The output is bad. See comment above (obj.a[?]=255).

[1]

$ llc --filetype=obj -o test.o rust-intel.ll
llc: rust-intel.ll:2187:46: error: invalid field 'file'
!7 = !DINamespace(name: "result", scope: !8, file: !6)
                                             ^

[jrtc27]

https://github.com/rust-lang/rust/blob/master/src/librustc_trans/cabi_sparc64.rs#L27 and https://github.com/rust-lang/rust/blob/master/src/librustc_trans/cabi_sparc64.rs#L53 are wrong; structs up to 32 bytes in size, i.e. 256 bits, are returned in registers. I was also suspicious of this code in general when it was first merged as it doesn't seem very long, and handling mixed float and int structs is a little fiddly.

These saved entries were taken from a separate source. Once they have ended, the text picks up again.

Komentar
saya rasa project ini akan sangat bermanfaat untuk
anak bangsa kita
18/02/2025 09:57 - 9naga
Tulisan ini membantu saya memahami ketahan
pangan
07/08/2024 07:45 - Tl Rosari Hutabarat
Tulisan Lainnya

EDIT: Well, actually, is_homogeneous_aggregate should vary based on whether it's an argument (which can be up to 16 bytes) or return value (up to 32 bytes).

[psumbera]

EDIT: Well, actually, is_homogeneous_aggregate should vary based on whether it's an argument (which can be up to 16 bytes) or return value (up to 32 bytes).

Can you please suggest how to implement this?

I can confirm that when modifying cabi_sparc64.rs to contain 256 my above test examples passes as expected (though Firefox still wouldn't build).

[psumbera]

As mentioned above. With partial fix Firefox build dies later when it calls clang_visitChildren(). Which takes three arguments and the problematic first one is again 32 bytes long structure (CXCursor).

[glaubitz]

@psumbera Maybe you can suggest a preliminary patch to at least improve the code generation?

[eddyb]

EDIT: Well, actually, is_homogeneous_aggregate should vary based on whether it's an argument (which can be up to 16 bytes) or return value (up to 32 bytes).

Are you sure? That doesn't entirely control whether a struct is passed by value or indirectly, but specifically it handles structs which the ABI treats like arrays of primitives (incl. SIMD vectors).